READING TEXT:
I thought my mama was going to die. This was not when she was in the hospital for six weeks, full of tubes and meds and tests, not when she was in the rehab facility, quarantined, therapied, and depressed, not when she lived with me and wanted to go free to do her “own thing.” This was last November when I heard from God she was going to die, that she was no earthly good to God and that her death would happen over Christmas break—on December 21—as an act of mercy, my husband being off work, we would have time to arrange things.
For three weeks after receiving my word, I planned the funeral in my mind, jotted down notes and cried and cried. I thought about my mother, who she was, who she wasn’t and what I wanted her to be. I grieved about who I would no longer have and who I would never get a chance to receive. I thought about her life, the family that shaped her, her shaping that shaped me and couldn’t shape me in the ways I wanted. And every phone call startled me, always wondering if this would be the one where I would hear the news. And my close friends mourned as I mourned, hearing my heaviness in every conversation and praying that my cloak of darkness would cease.
And my mama died, just like God said but not like I thought he said. On December 21, I went to visit her, took my sons to her apartment to see her one last time. I wanted her to tell me that she was proud of my character, maybe say she admired my work as a mother, but she sat there tired, slumped, droopy hollowed eyes staring there, somewhere away from us. We all were there but she had gone elsewhere, perhaps thinking of her finances, having to now pay rent when she had owned her home for well over 30 years. Maybe she was thinking about how her life used to be, how she wished she wasn’t alone, afraid, dependent, broken, unable to travel freely. Seeing her in this state, like I had seen dozens of times before, was different this time. I knew where she was, unsettled, spiritually restless and in no place to give another what they think they need. I had been there with friends, mentees, bosses and my own children who have conceived me to be the crises savior. I saw my mama was in no position, never was in the position, to be my savior, telling me sweet mama words her own mom never had for her.

RECORDS PROVIDED:
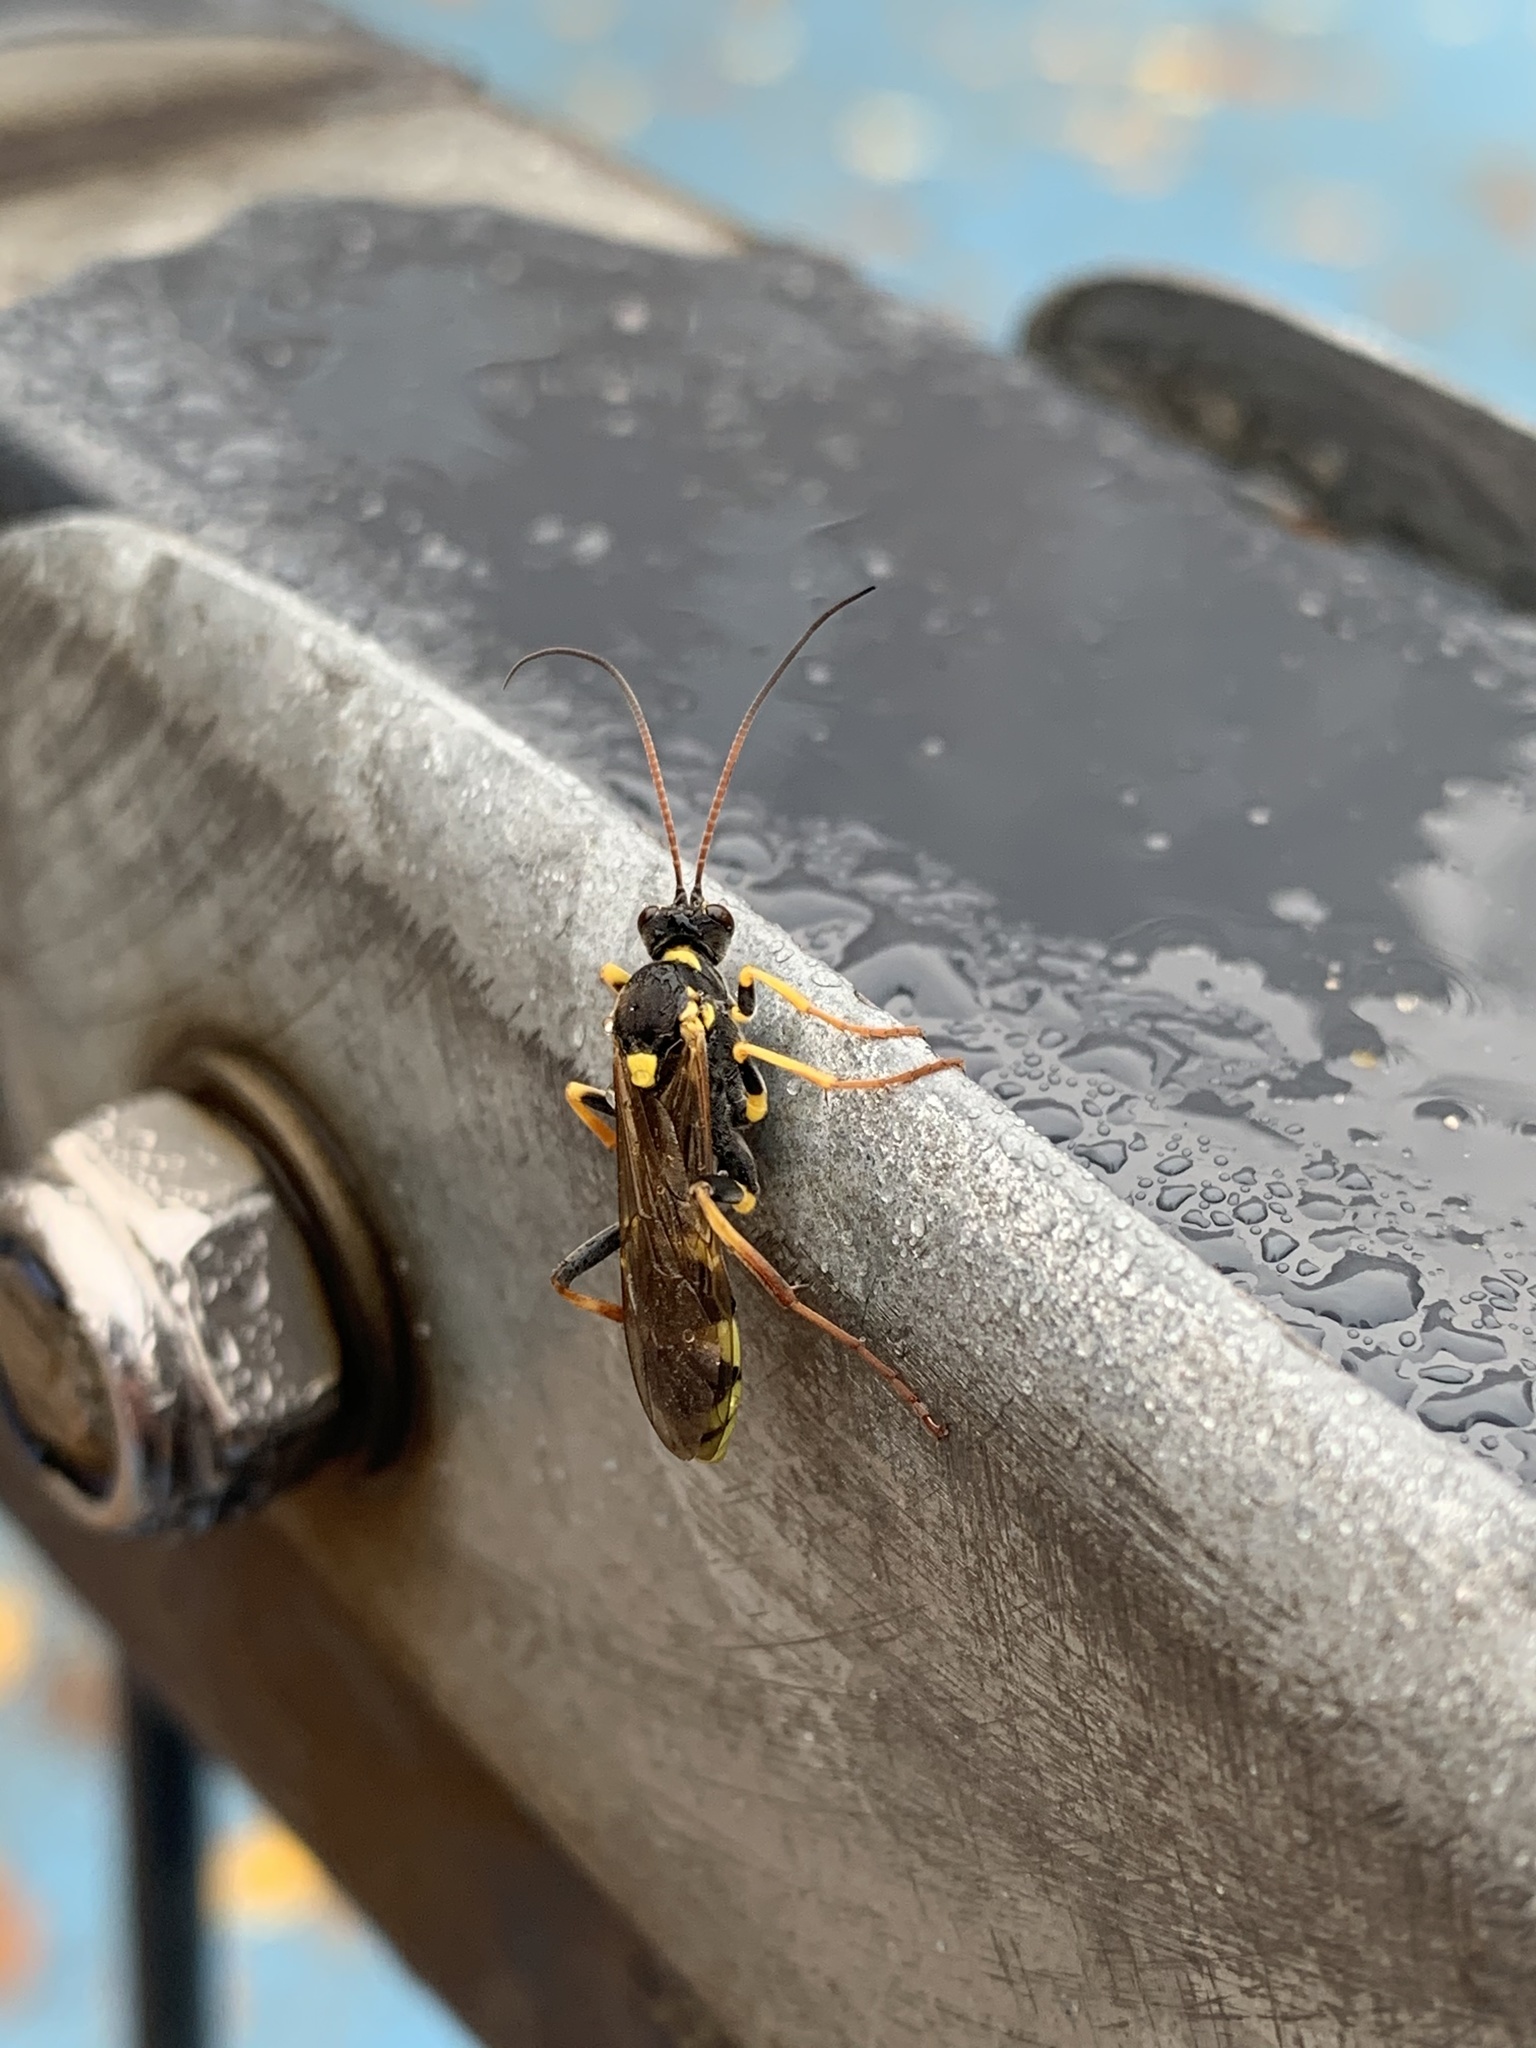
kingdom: Animalia
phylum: Arthropoda
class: Insecta
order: Hymenoptera
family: Ichneumonidae
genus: Amblyteles
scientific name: Amblyteles armatorius
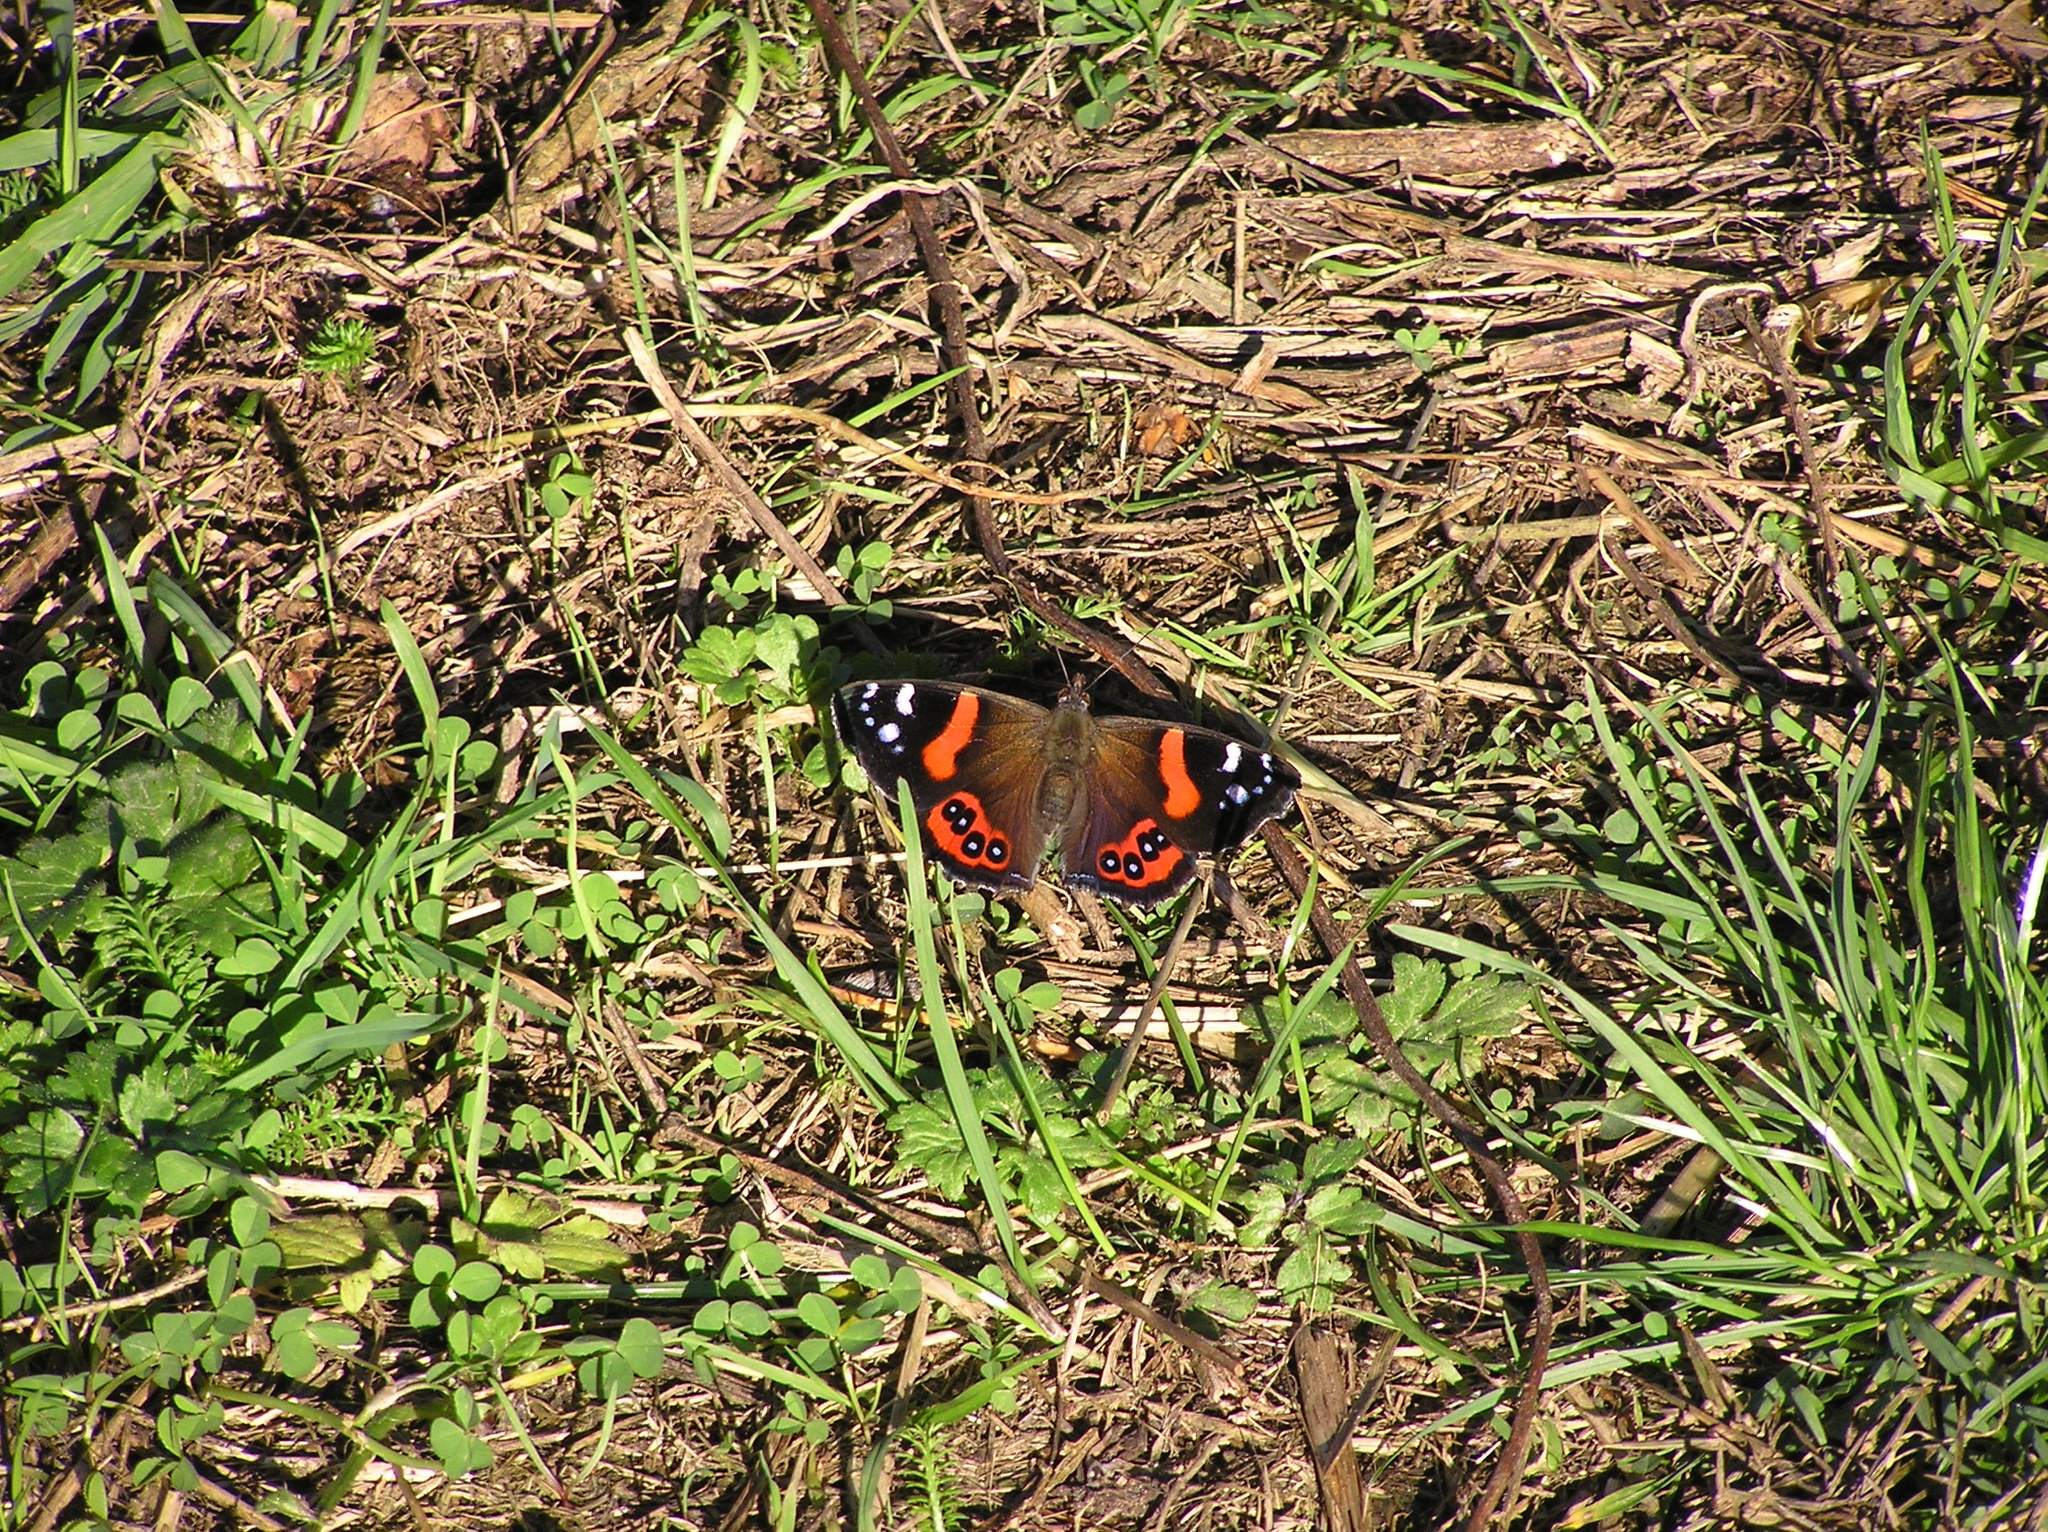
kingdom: Animalia
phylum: Arthropoda
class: Insecta
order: Lepidoptera
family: Nymphalidae
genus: Vanessa
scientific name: Vanessa gonerilla
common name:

HOW TO COMPLETE THIS TASK:
Reproduce everything in the essay about the writer's mama above, from "For three weeks" down to "darkness would cease.", word for word.

ANSWER TO THIS TASK:
For three weeks after receiving my word, I planned the funeral in my mind, jotted down notes and cried and cried. I thought about my mother, who she was, who she wasn’t and what I wanted her to be. I grieved about who I would no longer have and who I would never get a chance to receive. I thought about her life, the family that shaped her, her shaping that shaped me and couldn’t shape me in the ways I wanted. And every phone call startled me, always wondering if this would be the one where I would hear the news. And my close friends mourned as I mourned, hearing my heaviness in every conversation and praying that my cloak of darkness would cease.